The next step is to find a dentist to replace the existing amalgam. This is an important decision as many dentists are completely unaware of how sick people can be made from the mercury vapour released during filling removal. Careful technique is essential and skill with the use of composite fillings will make the process faster. Ideally the dentist should be a “holistic dentist” who has taken special training in this field. A training and certification process for dentists is available through the International Academy of Oral Medicine and Toxicology. At the very least, the dentist should not be using amalgam in his or her practice at all.
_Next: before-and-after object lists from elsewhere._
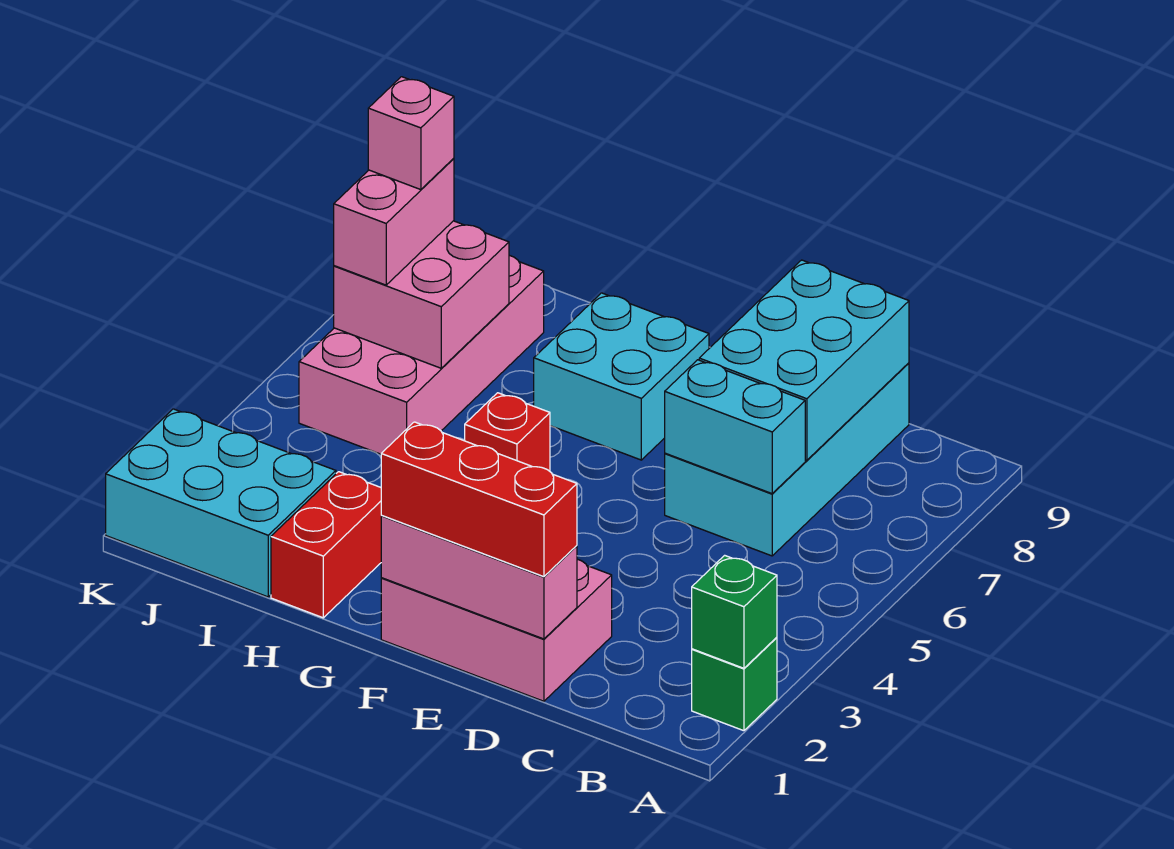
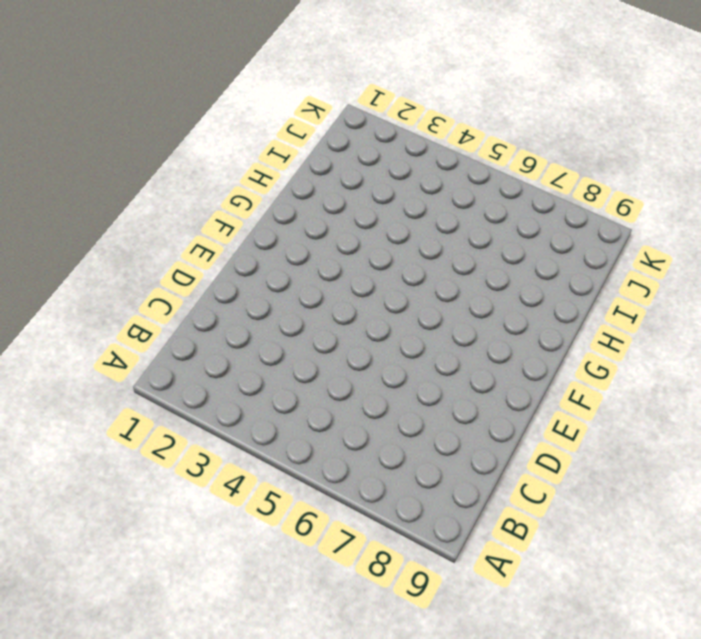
none -> green 1x1 brick [692,637,777,731]
none -> cyan 2x4 brick [665,363,909,556]
none -> pink 2x3 brick [381,559,612,701]

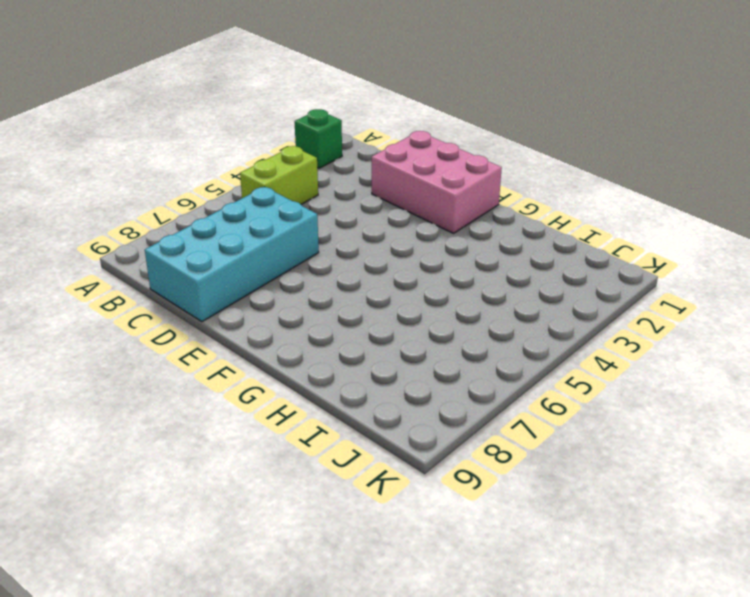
lime 1x2 brick [240,146,318,204] -> none
none -> cyan 2x2 brick [534,293,709,460]
none -> red 1x1 brick [465,393,550,471]
none -> red 1x2 brick [271,472,382,618]

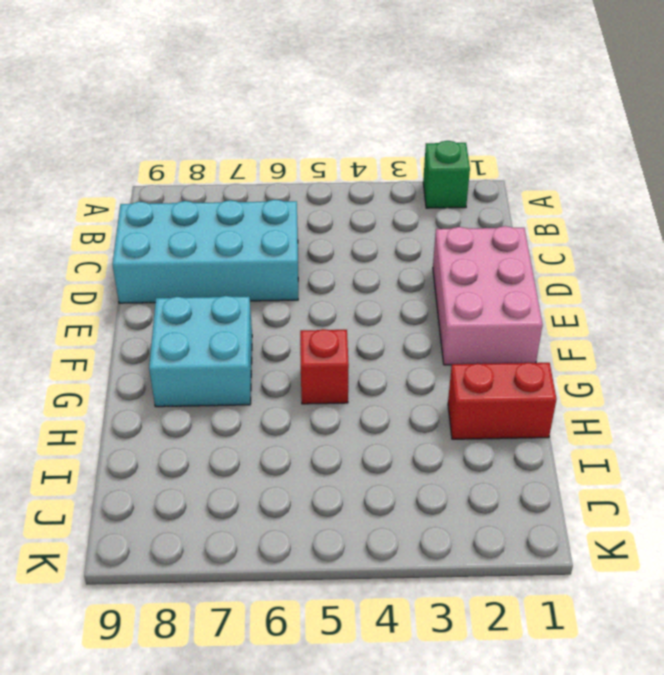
none -> cyan 2x3 brick [106,409,336,597]
none -> pink 2x4 brick [299,255,544,454]
none -> green 1x1 brick [692,555,777,668]

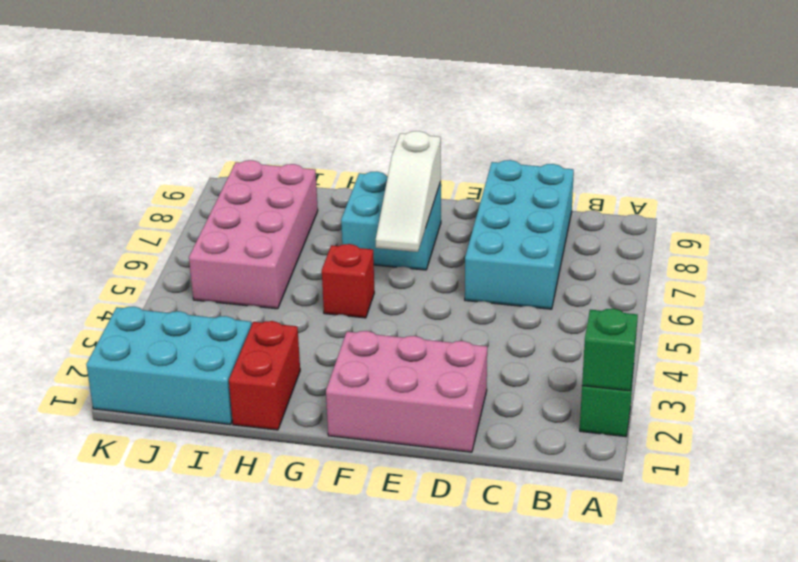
white 1x3 slope [376,131,441,252] -> none
none -> cyan 1x2 brick [665,360,805,493]
none -> cyan 2x3 brick [699,260,909,460]
none -> pink 1x3 brick [381,516,577,639]

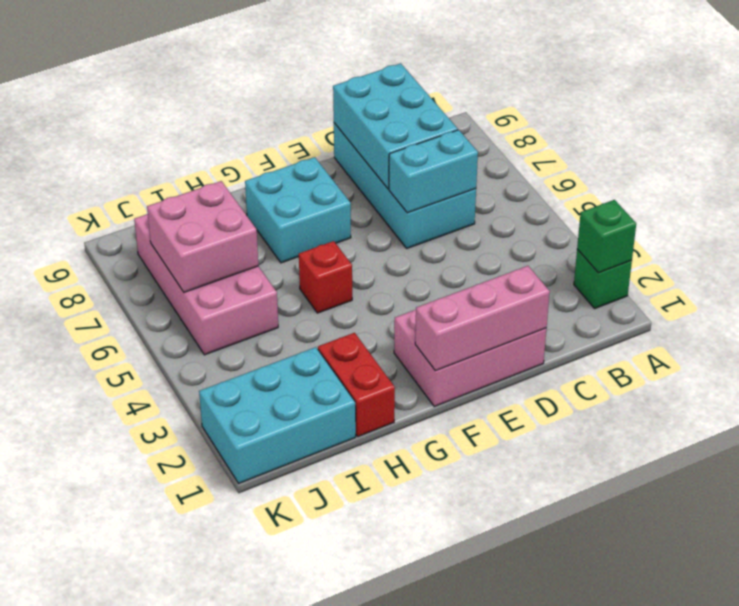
none -> red 1x3 brick [381,422,577,577]
none -> pink 1x2 brick [334,159,454,285]
none -> pink 1x1 brick [368,77,454,190]

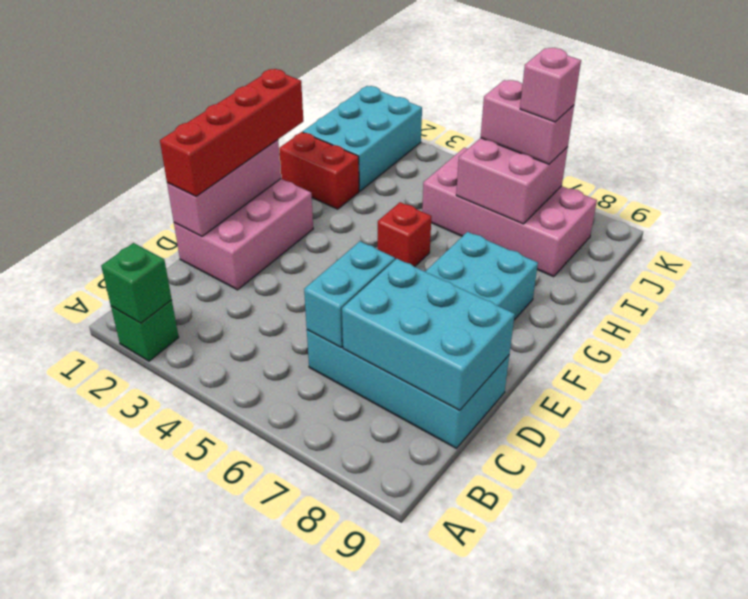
red 1x4 brick [160,69,303,196] -> red 1x3 brick [381,422,577,577]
Before the dental work is done, the patient should be on a nutritional and oral detoxification program for at least six weeks. If possible, all the dental work should be done in one sitting, or if this is not possible, in sessions a few days apart. As soon as the dental work is done, preferably on the same day, the patient should have intravenous DMPS chelation, with a high dose of Vitamin C and other intravenous nutritional support. The urine should be collected immediately after to measure the excretion of mercury and other minerals. This helps to determine how effective the chelation has been and to plan further strategy.

During the same visit, the physician should check, using autonomic response testing, that the organs most affected by mercury poisoning are functioning well. If they are not, (are in an off-balance or are under stress), they should be treated with neural therapy to stimulate blood flow through the affected tissues.
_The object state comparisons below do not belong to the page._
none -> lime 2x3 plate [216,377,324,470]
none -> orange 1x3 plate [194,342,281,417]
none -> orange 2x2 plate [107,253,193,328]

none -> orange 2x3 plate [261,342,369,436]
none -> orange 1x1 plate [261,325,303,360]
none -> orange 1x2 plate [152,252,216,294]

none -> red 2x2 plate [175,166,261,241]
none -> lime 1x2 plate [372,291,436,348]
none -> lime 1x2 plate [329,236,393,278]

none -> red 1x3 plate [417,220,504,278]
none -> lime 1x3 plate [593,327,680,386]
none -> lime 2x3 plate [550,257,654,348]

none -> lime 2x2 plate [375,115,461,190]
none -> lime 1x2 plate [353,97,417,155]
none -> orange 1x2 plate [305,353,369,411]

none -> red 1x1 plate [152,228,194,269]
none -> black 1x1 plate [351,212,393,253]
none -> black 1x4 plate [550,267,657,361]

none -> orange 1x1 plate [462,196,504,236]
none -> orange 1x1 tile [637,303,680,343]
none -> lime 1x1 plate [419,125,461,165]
The first day after the amalgam removal and medical treatment, it is normal to feel somewhat tired, and perhaps a bit vaguely unwell. This should settle within a day or two, but should it not, the physician should be contacted, as it is possible more neural therapy or intravenous vitamin C is needed. This sort of reaction is rare.

After the chelation, the patient should continue on a nutritional program with follow-up visits with the physician each month. DMPS injections are given each month and neural therapy, if necessary. On the third month, a repeat urinalysis is performed. The number of DMPS injections is determined by the patient’s response, the amount of mercury in the urine, and autonomic response testing.

Response to Treatment

The occasional patient feels improvement immediately after the first treatment. Most begin to slowly feel improvement after a couple of months. It is usually quite gradual and hardly noticeable at first. Most patients require six months of treatment but some will need a year or more.

There is no guarantee that all patients will improve with this approach and that all symptoms will disappear, but in patients without serious underlying diseases, an 80% success rate has been achieved.